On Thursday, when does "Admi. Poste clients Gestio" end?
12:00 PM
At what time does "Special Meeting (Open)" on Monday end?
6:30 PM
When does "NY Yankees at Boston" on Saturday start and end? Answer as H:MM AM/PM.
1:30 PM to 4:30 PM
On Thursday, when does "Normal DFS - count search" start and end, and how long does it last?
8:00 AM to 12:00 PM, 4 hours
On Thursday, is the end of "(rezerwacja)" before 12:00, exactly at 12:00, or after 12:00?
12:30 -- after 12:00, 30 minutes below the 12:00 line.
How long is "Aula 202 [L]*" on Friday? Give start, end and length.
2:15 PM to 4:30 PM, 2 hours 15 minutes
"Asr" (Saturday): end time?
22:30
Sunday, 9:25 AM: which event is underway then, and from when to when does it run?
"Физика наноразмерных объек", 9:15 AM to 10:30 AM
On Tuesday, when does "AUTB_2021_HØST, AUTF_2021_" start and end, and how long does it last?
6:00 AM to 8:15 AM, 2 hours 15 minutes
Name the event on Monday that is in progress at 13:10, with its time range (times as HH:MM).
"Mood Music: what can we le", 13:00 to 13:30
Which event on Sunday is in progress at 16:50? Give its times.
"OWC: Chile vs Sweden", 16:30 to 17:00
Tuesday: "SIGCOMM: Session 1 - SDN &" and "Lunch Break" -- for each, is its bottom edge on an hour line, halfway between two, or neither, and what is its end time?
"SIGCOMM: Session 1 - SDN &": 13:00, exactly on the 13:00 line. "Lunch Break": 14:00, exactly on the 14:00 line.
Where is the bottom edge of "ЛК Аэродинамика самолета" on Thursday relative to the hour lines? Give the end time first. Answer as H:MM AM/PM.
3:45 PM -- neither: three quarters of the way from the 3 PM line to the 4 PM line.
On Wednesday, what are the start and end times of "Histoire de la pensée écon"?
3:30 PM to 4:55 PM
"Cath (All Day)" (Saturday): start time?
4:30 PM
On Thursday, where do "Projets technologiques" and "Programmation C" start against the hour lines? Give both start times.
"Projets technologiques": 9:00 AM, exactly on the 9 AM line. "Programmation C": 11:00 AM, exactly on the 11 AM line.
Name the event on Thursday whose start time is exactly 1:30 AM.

WRITTEN EXERCISE: Reproduce every item above verbatim, line by line, without altering any wording, punctuation, or spacing.

FINISHED ANSWER:
On Thursday, when does "Admi. Poste clients Gestio" end?
12:00 PM
At what time does "Special Meeting (Open)" on Monday end?
6:30 PM
When does "NY Yankees at Boston" on Saturday start and end? Answer as H:MM AM/PM.
1:30 PM to 4:30 PM
On Thursday, when does "Normal DFS - count search" start and end, and how long does it last?
8:00 AM to 12:00 PM, 4 hours
On Thursday, is the end of "(rezerwacja)" before 12:00, exactly at 12:00, or after 12:00?
12:30 -- after 12:00, 30 minutes below the 12:00 line.
How long is "Aula 202 [L]*" on Friday? Give start, end and length.
2:15 PM to 4:30 PM, 2 hours 15 minutes
"Asr" (Saturday): end time?
22:30
Sunday, 9:25 AM: which event is underway then, and from when to when does it run?
"Физика наноразмерных объек", 9:15 AM to 10:30 AM
On Tuesday, when does "AUTB_2021_HØST, AUTF_2021_" start and end, and how long does it last?
6:00 AM to 8:15 AM, 2 hours 15 minutes
Name the event on Monday that is in progress at 13:10, with its time range (times as HH:MM).
"Mood Music: what can we le", 13:00 to 13:30
Which event on Sunday is in progress at 16:50? Give its times.
"OWC: Chile vs Sweden", 16:30 to 17:00
Tuesday: "SIGCOMM: Session 1 - SDN &" and "Lunch Break" -- for each, is its bottom edge on an hour line, halfway between two, or neither, and what is its end time?
"SIGCOMM: Session 1 - SDN &": 13:00, exactly on the 13:00 line. "Lunch Break": 14:00, exactly on the 14:00 line.
Where is the bottom edge of "ЛК Аэродинамика самолета" on Thursday relative to the hour lines? Give the end time first. Answer as H:MM AM/PM.
3:45 PM -- neither: three quarters of the way from the 3 PM line to the 4 PM line.
On Wednesday, what are the start and end times of "Histoire de la pensée écon"?
3:30 PM to 4:55 PM
"Cath (All Day)" (Saturday): start time?
4:30 PM
On Thursday, where do "Projets technologiques" and "Programmation C" start against the hour lines? Give both start times.
"Projets technologiques": 9:00 AM, exactly on the 9 AM line. "Programmation C": 11:00 AM, exactly on the 11 AM line.
Name the event on Thursday whose start time is exactly 1:30 AM.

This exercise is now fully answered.